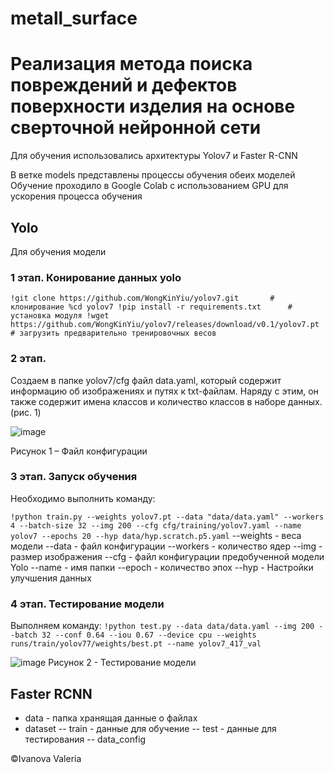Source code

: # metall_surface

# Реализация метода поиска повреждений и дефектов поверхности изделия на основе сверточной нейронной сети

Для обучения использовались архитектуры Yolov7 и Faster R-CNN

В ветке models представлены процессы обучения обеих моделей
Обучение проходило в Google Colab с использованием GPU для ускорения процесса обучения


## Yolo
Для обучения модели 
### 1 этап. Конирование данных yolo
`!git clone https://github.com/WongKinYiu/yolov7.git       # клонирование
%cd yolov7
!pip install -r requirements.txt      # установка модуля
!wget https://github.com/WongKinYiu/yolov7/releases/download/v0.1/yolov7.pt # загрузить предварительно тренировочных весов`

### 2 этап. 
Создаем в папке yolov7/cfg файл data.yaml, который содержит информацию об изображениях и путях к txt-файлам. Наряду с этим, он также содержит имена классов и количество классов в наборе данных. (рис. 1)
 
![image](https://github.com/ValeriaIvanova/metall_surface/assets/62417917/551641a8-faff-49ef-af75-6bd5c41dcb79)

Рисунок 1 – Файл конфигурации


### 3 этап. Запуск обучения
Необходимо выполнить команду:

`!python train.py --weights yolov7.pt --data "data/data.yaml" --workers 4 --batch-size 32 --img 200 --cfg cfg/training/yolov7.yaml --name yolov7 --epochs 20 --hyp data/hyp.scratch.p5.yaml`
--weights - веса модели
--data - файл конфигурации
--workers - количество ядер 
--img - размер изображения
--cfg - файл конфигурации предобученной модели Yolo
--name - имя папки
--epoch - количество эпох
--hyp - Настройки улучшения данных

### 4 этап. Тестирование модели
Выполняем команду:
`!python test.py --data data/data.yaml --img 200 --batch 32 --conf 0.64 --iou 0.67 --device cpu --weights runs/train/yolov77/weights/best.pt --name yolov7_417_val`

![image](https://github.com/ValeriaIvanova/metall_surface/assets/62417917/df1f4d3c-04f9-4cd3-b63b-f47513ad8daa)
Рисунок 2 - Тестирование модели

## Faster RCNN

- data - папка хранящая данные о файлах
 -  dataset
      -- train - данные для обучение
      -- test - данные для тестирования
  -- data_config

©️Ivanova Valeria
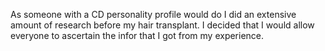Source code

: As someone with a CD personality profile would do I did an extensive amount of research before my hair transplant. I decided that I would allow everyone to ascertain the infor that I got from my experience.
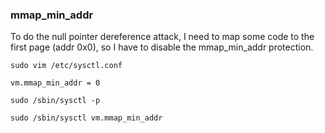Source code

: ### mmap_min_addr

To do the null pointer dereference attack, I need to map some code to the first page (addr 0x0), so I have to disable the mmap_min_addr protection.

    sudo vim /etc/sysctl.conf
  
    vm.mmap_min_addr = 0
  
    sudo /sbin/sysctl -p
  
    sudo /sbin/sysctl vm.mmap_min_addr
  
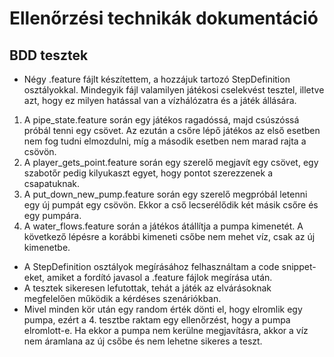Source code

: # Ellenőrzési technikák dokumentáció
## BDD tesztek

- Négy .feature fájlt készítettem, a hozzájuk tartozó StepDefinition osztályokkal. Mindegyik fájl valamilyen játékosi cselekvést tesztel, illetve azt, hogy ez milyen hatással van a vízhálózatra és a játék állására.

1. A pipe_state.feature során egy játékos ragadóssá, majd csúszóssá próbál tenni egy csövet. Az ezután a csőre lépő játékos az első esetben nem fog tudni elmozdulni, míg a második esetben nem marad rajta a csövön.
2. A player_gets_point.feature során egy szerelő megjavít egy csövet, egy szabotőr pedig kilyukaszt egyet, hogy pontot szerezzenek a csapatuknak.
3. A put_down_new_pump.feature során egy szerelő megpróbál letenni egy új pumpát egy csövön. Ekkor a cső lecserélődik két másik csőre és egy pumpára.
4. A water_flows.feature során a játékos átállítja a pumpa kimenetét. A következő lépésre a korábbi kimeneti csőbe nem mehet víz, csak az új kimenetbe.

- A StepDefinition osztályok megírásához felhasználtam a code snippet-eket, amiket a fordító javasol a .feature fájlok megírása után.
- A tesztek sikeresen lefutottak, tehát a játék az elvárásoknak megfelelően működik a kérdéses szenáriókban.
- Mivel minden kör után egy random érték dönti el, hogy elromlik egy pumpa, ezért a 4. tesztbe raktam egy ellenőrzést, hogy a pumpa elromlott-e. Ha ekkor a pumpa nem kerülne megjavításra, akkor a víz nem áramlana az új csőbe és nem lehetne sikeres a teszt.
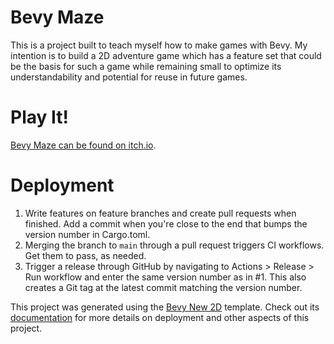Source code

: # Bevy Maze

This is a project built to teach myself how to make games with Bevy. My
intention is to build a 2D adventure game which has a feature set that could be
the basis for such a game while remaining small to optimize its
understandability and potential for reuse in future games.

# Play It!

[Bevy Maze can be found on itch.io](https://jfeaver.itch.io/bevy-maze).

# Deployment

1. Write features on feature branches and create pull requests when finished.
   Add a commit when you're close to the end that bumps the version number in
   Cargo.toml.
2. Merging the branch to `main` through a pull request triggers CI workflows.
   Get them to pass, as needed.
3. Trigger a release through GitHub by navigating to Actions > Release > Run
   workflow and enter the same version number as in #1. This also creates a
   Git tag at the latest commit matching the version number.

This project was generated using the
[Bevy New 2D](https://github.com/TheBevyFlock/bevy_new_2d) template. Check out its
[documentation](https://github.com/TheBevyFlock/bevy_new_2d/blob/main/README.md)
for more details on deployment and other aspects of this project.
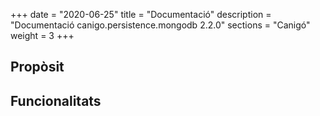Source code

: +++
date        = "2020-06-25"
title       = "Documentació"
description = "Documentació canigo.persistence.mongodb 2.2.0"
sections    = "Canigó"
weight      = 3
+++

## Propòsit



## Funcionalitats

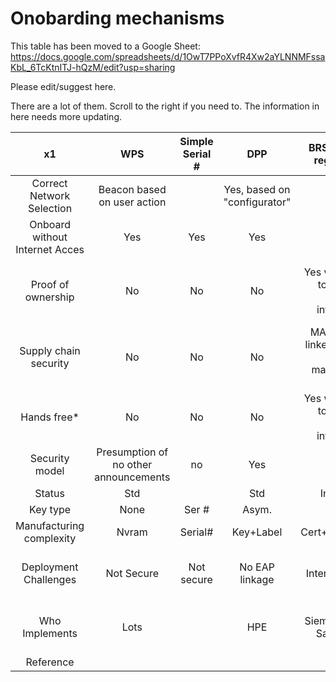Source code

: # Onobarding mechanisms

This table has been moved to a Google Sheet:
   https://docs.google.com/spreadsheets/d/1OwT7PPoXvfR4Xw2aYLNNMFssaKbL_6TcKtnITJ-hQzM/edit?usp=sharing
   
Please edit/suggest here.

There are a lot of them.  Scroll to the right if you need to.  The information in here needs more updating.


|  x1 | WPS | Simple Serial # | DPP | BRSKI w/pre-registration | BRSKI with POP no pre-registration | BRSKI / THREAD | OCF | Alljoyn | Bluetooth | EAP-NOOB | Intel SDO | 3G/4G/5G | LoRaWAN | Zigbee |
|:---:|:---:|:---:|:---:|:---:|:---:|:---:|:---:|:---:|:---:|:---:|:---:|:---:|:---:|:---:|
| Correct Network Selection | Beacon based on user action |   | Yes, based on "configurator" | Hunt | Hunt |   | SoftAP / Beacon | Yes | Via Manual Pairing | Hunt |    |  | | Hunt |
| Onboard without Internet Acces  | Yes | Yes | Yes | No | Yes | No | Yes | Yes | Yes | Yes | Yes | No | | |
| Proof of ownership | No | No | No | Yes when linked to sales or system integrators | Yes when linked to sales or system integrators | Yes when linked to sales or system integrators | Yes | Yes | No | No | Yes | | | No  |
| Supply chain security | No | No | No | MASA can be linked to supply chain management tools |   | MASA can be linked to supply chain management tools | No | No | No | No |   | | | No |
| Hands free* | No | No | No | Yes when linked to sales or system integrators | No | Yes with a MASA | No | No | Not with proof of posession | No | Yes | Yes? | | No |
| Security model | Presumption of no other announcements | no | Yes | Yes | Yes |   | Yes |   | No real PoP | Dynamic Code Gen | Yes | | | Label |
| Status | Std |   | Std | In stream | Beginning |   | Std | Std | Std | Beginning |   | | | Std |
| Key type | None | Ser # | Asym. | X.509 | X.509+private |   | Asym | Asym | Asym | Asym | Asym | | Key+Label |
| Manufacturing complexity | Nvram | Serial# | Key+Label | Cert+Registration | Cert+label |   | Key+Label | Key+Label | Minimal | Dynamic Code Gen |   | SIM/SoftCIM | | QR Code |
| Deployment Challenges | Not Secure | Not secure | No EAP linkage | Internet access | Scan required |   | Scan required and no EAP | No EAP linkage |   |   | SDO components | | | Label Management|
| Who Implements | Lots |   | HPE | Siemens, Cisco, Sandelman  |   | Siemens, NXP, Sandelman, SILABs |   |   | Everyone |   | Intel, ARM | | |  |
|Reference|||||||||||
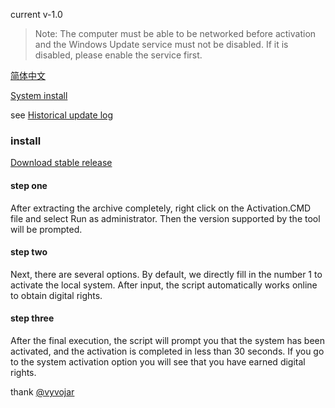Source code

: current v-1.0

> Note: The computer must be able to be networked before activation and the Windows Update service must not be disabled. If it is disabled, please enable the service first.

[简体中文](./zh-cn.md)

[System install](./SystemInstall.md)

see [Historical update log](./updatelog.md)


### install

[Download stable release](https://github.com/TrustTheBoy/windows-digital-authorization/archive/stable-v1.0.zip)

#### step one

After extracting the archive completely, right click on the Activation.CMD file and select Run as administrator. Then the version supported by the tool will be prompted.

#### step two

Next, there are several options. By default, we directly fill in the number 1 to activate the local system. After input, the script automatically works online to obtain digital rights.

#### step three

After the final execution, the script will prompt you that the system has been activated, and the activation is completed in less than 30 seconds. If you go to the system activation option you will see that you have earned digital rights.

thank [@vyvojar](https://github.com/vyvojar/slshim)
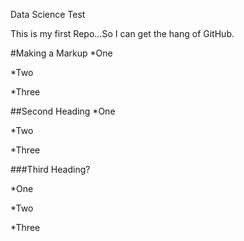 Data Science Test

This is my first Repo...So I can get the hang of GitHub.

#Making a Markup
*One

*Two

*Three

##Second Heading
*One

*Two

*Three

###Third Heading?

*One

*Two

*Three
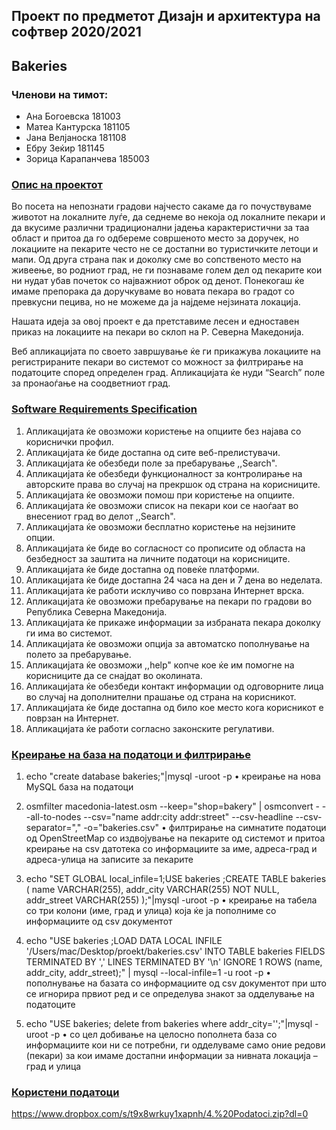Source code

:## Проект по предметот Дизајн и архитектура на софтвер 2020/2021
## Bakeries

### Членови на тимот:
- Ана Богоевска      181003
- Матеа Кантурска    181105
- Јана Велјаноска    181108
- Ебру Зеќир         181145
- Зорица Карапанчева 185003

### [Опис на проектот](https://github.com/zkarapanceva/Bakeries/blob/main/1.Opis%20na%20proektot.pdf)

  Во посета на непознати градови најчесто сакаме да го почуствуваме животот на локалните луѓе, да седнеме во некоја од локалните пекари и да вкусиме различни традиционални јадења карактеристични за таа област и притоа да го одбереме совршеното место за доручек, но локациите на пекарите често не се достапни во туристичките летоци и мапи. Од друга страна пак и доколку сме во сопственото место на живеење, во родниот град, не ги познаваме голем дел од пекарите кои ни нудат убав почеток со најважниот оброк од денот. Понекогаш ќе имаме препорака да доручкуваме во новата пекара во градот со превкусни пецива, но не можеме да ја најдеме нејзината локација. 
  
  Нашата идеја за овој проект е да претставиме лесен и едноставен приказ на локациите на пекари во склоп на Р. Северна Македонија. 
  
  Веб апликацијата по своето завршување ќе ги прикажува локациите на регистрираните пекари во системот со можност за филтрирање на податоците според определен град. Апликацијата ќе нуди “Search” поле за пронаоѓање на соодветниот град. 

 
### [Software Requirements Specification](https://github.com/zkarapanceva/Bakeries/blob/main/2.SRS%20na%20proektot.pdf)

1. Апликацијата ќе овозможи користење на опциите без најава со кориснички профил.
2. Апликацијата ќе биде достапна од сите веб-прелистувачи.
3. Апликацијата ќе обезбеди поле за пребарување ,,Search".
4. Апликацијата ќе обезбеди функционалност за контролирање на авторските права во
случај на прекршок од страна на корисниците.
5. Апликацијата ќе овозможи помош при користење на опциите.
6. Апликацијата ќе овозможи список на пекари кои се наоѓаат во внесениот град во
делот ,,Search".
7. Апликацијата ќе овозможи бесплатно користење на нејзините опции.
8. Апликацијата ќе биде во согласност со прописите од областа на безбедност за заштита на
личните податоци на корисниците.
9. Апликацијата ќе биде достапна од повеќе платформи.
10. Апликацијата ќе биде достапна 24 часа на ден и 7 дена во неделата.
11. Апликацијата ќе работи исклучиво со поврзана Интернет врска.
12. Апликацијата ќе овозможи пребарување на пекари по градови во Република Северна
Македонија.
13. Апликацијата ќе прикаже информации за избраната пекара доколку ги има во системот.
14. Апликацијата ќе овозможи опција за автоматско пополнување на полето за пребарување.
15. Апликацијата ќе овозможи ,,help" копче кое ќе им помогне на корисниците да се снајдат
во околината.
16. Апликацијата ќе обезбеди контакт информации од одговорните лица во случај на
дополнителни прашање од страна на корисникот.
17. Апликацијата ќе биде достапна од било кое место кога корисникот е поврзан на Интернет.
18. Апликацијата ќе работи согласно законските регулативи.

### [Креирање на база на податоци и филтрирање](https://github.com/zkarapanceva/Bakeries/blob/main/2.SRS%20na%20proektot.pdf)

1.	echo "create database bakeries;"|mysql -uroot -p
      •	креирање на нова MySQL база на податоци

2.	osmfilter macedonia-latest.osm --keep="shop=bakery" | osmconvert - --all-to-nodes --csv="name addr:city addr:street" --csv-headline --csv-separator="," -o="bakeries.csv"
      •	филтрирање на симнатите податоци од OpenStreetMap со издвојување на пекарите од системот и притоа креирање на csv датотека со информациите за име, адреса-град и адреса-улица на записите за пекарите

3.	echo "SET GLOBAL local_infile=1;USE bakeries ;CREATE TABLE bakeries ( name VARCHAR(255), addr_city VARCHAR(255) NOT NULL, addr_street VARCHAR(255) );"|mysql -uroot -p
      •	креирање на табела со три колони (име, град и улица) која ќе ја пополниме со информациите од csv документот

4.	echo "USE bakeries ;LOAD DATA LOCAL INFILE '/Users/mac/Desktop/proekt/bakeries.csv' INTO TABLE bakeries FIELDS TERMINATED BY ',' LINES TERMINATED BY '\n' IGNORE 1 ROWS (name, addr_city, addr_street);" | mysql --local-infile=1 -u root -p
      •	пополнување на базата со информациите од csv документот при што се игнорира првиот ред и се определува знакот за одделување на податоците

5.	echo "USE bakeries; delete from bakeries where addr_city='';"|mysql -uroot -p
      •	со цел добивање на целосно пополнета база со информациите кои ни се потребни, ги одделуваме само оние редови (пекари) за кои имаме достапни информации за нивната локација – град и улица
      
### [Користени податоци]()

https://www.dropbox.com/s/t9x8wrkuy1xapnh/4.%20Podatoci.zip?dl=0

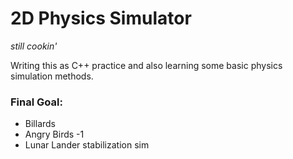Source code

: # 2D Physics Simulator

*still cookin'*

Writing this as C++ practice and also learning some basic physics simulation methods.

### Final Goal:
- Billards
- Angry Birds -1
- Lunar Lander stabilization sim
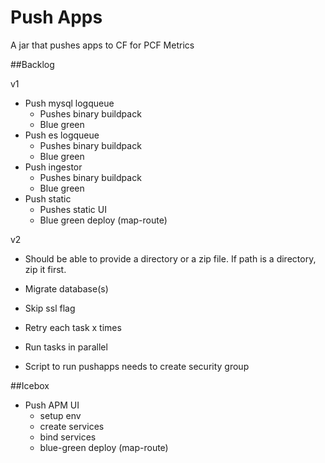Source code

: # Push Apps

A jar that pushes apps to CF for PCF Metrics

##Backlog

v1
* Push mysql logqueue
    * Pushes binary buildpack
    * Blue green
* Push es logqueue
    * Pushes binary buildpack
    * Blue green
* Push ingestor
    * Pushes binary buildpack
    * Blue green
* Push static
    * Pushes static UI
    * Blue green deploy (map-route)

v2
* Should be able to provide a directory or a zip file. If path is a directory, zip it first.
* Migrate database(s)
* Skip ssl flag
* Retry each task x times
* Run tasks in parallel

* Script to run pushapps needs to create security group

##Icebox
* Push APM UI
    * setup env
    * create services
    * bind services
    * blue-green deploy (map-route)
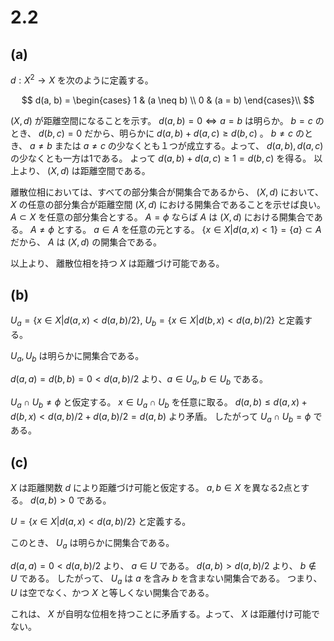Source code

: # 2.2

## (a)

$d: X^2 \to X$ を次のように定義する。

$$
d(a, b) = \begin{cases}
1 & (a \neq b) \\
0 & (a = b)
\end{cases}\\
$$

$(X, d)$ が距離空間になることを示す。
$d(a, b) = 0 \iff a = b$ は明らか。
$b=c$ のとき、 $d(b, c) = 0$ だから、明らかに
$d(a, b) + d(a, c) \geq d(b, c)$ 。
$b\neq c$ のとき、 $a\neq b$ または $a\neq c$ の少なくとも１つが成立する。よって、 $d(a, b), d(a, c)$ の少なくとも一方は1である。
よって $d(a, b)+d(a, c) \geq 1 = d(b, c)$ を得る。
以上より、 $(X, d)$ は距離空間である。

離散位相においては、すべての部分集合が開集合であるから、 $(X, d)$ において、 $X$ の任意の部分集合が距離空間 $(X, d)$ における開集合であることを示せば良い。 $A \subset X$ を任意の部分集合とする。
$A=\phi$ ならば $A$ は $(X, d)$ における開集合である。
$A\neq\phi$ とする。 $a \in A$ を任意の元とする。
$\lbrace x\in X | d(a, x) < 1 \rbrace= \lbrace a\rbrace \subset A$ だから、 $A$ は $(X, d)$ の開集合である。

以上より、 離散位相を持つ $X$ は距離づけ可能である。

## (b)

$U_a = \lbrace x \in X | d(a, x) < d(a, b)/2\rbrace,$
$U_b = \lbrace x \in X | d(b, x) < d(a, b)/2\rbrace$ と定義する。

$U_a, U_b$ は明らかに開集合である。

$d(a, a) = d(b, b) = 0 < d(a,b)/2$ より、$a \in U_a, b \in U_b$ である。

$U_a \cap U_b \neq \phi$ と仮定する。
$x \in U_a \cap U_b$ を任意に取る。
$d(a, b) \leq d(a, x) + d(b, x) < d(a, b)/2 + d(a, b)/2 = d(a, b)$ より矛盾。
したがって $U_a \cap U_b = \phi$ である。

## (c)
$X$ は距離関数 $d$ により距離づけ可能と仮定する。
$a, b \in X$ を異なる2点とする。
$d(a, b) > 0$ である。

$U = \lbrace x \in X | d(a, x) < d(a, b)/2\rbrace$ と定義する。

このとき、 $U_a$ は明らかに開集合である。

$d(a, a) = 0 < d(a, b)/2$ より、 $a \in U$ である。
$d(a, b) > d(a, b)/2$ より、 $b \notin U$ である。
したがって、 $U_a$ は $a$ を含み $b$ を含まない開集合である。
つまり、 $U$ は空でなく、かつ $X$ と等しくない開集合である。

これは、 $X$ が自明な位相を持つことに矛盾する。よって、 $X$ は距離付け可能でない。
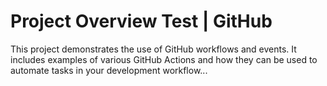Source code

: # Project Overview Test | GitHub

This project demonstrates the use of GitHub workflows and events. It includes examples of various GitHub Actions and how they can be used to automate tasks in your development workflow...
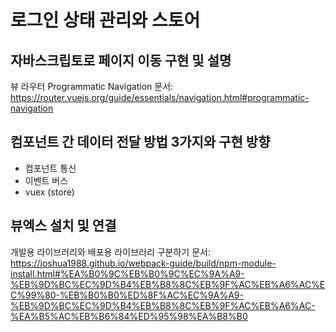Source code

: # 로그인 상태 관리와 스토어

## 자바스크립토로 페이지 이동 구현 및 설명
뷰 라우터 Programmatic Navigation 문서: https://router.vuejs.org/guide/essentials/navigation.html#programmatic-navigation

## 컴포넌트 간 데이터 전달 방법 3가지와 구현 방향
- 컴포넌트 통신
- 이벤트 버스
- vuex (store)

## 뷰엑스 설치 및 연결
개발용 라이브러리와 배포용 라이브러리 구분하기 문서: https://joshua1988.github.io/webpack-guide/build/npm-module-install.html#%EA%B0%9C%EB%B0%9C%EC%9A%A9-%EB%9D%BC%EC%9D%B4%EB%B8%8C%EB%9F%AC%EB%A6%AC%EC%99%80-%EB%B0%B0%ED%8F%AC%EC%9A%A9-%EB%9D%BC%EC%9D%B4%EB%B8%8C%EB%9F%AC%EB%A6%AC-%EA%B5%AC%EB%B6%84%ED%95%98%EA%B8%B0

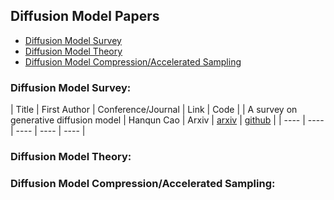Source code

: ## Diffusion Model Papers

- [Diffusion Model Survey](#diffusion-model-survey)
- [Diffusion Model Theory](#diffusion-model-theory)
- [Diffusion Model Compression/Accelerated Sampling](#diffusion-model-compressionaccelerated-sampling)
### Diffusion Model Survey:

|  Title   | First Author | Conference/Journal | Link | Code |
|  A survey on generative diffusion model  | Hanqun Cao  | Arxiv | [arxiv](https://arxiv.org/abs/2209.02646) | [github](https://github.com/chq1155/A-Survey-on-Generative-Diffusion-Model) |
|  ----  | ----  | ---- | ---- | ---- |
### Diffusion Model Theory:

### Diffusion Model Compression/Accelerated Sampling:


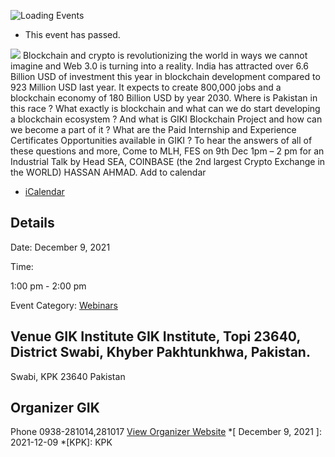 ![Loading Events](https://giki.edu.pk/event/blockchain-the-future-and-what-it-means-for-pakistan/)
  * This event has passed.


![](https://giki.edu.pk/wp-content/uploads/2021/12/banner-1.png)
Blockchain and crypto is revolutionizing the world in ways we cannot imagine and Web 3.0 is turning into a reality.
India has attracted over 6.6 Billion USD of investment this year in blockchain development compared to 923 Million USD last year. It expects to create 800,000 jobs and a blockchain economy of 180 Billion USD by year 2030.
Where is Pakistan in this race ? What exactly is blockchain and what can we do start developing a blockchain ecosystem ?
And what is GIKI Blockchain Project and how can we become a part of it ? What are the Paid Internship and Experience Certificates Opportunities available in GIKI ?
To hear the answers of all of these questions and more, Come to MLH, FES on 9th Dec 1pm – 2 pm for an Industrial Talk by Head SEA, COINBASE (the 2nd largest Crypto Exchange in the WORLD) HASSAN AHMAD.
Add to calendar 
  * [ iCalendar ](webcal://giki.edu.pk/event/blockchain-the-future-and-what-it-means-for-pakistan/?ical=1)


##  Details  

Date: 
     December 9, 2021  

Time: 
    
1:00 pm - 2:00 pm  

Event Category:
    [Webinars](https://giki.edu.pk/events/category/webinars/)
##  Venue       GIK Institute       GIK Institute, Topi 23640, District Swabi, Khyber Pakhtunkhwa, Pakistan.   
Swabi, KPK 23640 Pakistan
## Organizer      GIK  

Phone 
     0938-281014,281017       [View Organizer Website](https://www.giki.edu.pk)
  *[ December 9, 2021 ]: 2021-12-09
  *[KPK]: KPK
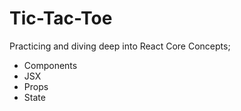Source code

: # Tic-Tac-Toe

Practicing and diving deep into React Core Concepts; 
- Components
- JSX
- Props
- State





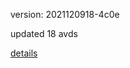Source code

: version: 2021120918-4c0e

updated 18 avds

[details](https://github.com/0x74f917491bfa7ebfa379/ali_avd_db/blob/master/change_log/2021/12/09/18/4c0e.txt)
__________
Work instruction ::
Reproduce verbatim the lines of the records from the line containing "Ellenőrzési technikák dokumentáció" up to and including the line containing "# Bevy Maze". Leave the pictures out of the reproduction.

Exercise output ::
: # Ellenőrzési technikák dokumentáció
## BDD tesztek

- Négy .feature fájlt készítettem, a hozzájuk tartozó StepDefinition osztályokkal. Mindegyik fájl valamilyen játékosi cselekvést tesztel, illetve azt, hogy ez milyen hatással van a vízhálózatra és a játék állására.

1. A pipe_state.feature során egy játékos ragadóssá, majd csúszóssá próbál tenni egy csövet. Az ezután a csőre lépő játékos az első esetben nem fog tudni elmozdulni, míg a második esetben nem marad rajta a csövön.
2. A player_gets_point.feature során egy szerelő megjavít egy csövet, egy szabotőr pedig kilyukaszt egyet, hogy pontot szerezzenek a csapatuknak.
3. A put_down_new_pump.feature során egy szerelő megpróbál letenni egy új pumpát egy csövön. Ekkor a cső lecserélődik két másik csőre és egy pumpára.
4. A water_flows.feature során a játékos átállítja a pumpa kimenetét. A következő lépésre a korábbi kimeneti csőbe nem mehet víz, csak az új kimenetbe.

- A StepDefinition osztályok megírásához felhasználtam a code snippet-eket, amiket a fordító javasol a .feature fájlok megírása után.
- A tesztek sikeresen lefutottak, tehát a játék az elvárásoknak megfelelően működik a kérdéses szenáriókban.
- Mivel minden kör után egy random érték dönti el, hogy elromlik egy pumpa, ezért a 4. tesztbe raktam egy ellenőrzést, hogy a pumpa elromlott-e. Ha ekkor a pumpa nem kerülne megjavításra, akkor a víz nem áramlana az új csőbe és nem lehetne sikeres a teszt.
Source code

: # Bevy Maze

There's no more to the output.